**AUFGABE:** Zitiere wortgetreu alles vom Anfang der Datensätze bis hinunter zu der Zeile, die "Дороги в Астрахани" enthält, und schließe beide Enden ein.
=======
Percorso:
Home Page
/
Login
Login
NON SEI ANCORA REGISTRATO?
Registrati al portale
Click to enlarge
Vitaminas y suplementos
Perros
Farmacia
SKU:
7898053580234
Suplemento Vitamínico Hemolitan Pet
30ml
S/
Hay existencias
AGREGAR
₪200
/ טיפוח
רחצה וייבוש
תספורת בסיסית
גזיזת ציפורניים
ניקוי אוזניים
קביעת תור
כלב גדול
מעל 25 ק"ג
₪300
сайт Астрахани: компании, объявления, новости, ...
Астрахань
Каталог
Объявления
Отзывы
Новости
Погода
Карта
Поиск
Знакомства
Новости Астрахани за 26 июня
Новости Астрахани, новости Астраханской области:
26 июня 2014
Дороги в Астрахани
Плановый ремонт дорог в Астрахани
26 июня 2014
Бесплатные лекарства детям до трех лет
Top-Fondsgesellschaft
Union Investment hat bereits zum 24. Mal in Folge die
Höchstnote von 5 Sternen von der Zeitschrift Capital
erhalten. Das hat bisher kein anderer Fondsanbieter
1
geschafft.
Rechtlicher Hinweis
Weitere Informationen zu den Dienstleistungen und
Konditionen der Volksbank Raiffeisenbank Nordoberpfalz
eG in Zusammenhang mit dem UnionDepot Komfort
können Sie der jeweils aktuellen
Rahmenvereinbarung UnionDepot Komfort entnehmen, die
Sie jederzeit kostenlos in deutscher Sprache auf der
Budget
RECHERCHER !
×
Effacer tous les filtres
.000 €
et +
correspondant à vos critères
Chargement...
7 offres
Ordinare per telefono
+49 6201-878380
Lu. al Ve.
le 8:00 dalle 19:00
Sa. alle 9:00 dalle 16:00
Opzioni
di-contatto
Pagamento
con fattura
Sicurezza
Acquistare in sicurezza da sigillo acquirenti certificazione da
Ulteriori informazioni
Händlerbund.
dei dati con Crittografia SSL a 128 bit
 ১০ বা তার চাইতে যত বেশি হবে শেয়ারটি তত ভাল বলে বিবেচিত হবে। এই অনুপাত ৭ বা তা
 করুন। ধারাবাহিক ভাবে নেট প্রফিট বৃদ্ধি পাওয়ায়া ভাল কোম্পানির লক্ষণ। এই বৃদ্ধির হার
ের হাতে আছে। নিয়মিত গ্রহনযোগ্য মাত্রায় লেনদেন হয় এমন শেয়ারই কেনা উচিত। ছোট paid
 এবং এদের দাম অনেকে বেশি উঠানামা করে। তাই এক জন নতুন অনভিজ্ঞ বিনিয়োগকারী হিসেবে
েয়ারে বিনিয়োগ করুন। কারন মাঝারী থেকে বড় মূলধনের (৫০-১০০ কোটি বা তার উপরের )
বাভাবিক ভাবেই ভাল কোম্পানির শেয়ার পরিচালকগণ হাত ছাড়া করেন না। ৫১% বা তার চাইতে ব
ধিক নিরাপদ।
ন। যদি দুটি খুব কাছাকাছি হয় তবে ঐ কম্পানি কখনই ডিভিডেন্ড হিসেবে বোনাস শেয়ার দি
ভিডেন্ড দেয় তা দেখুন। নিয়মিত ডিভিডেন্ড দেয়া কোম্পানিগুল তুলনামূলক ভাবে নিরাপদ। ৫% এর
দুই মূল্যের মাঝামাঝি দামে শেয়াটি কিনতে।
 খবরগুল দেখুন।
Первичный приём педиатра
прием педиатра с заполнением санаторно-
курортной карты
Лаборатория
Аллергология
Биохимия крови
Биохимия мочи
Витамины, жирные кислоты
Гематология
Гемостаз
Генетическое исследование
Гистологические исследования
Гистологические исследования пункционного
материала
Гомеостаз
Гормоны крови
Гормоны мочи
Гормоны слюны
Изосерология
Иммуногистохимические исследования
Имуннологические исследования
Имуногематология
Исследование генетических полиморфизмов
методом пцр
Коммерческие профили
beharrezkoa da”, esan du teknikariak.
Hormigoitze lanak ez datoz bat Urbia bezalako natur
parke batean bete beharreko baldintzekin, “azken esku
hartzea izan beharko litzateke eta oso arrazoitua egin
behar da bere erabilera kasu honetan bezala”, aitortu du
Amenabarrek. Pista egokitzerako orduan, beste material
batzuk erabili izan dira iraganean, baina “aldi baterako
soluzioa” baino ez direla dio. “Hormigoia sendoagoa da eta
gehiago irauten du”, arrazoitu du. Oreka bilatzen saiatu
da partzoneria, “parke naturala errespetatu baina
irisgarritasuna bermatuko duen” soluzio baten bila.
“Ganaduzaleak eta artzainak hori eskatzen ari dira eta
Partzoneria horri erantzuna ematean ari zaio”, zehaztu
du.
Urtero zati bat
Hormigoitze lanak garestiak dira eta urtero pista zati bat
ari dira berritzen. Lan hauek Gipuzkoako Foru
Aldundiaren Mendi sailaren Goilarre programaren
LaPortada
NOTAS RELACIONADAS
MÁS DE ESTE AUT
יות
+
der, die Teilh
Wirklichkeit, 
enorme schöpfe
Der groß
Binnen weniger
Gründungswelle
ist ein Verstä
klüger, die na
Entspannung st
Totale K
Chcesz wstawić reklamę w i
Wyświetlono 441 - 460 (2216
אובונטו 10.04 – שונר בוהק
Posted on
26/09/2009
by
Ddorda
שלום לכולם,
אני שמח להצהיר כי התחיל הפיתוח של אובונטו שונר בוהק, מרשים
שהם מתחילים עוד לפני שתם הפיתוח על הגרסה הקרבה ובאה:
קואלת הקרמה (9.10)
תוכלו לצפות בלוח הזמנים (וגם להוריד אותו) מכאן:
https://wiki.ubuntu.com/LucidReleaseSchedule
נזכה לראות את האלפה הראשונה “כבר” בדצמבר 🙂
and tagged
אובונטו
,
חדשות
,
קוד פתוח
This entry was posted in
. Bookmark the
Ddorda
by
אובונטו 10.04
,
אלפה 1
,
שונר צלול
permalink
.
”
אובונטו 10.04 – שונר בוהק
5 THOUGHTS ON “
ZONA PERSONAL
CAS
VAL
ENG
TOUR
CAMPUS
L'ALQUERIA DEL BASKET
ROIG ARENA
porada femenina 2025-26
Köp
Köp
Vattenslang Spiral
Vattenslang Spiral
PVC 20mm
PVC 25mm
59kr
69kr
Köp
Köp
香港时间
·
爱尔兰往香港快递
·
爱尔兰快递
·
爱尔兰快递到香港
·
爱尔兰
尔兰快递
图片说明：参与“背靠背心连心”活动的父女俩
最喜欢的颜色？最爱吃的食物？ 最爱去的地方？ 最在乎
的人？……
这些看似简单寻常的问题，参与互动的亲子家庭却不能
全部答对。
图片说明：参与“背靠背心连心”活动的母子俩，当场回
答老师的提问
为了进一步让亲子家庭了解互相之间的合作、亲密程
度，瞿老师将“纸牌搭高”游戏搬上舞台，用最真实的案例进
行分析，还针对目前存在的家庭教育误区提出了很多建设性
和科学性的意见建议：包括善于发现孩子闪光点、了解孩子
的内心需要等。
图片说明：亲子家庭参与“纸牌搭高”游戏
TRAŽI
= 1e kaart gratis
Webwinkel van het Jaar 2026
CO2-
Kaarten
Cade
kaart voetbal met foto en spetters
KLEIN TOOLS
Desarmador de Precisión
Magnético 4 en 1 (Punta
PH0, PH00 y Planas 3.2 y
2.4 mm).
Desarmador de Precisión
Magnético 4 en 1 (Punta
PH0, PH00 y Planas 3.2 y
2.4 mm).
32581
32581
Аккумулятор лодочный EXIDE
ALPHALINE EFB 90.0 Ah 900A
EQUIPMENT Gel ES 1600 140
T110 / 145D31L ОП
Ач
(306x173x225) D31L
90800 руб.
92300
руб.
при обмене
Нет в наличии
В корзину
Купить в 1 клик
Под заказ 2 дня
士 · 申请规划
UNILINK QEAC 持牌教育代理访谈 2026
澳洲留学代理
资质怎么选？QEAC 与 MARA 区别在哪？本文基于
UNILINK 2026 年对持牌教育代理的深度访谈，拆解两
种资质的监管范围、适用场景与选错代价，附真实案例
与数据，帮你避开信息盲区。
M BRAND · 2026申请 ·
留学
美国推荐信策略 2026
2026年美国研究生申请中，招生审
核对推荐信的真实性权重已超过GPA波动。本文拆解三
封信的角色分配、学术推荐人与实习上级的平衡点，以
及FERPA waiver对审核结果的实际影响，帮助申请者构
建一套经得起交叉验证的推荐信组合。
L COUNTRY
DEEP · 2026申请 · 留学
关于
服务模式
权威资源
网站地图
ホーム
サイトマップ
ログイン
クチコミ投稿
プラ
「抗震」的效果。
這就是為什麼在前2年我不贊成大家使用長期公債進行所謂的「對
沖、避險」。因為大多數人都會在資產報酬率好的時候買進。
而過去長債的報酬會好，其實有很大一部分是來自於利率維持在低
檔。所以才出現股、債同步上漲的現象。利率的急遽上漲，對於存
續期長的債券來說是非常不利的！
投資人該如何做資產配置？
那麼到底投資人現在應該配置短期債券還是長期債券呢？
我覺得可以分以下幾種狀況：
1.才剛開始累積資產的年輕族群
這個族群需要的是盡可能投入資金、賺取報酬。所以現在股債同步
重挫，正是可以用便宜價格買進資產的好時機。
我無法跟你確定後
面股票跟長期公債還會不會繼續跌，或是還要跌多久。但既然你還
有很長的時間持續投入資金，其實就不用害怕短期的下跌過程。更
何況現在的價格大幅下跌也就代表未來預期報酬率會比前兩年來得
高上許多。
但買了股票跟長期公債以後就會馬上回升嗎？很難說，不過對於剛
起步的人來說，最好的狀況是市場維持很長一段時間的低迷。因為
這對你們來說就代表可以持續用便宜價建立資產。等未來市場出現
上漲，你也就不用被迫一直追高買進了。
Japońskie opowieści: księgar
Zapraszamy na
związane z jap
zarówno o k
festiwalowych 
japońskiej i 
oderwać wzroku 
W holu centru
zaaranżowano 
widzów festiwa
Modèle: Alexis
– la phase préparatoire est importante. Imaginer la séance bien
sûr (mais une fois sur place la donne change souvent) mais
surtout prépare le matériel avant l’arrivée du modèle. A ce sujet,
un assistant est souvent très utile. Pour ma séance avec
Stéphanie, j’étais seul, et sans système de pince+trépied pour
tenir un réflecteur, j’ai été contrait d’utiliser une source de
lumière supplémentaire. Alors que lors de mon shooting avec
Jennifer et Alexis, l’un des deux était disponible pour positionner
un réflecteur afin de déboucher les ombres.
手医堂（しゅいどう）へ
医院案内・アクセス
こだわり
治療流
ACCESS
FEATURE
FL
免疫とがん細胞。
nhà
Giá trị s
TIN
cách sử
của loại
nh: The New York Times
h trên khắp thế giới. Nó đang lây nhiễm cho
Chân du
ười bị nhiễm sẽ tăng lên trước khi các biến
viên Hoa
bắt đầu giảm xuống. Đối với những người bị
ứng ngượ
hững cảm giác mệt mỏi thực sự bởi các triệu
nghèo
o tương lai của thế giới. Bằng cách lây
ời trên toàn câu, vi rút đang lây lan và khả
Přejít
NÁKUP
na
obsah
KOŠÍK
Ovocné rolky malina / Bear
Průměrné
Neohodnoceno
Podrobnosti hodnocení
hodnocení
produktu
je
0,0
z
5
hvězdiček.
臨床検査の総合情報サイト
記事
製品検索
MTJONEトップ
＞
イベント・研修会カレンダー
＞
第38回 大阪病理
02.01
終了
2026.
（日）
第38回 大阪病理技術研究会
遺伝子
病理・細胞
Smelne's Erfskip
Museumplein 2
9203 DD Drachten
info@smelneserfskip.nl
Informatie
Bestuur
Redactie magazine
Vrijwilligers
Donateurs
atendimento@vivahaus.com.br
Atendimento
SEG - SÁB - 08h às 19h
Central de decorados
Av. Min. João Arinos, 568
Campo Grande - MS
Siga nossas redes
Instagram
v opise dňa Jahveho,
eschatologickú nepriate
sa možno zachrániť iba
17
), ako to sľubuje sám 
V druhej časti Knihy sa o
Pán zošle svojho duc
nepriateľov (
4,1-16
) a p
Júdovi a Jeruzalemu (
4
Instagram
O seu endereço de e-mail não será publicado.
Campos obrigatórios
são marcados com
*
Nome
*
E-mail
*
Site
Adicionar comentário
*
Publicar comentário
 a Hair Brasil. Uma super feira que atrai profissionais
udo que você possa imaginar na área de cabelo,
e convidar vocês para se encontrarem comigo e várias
=======
**ANTWORT:**
Percorso:
Home Page
/
Login
Login
NON SEI ANCORA REGISTRATO?
Registrati al portale
Click to enlarge
Vitaminas y suplementos
Perros
Farmacia
SKU:
7898053580234
Suplemento Vitamínico Hemolitan Pet
30ml
S/
Hay existencias
AGREGAR
₪200
/ טיפוח
רחצה וייבוש
תספורת בסיסית
גזיזת ציפורניים
ניקוי אוזניים
קביעת תור
כלב גדול
מעל 25 ק"ג
₪300
сайт Астрахани: компании, объявления, новости, ...
Астрахань
Каталог
Объявления
Отзывы
Новости
Погода
Карта
Поиск
Знакомства
Новости Астрахани за 26 июня
Новости Астрахани, новости Астраханской области:
26 июня 2014
Дороги в Астрахани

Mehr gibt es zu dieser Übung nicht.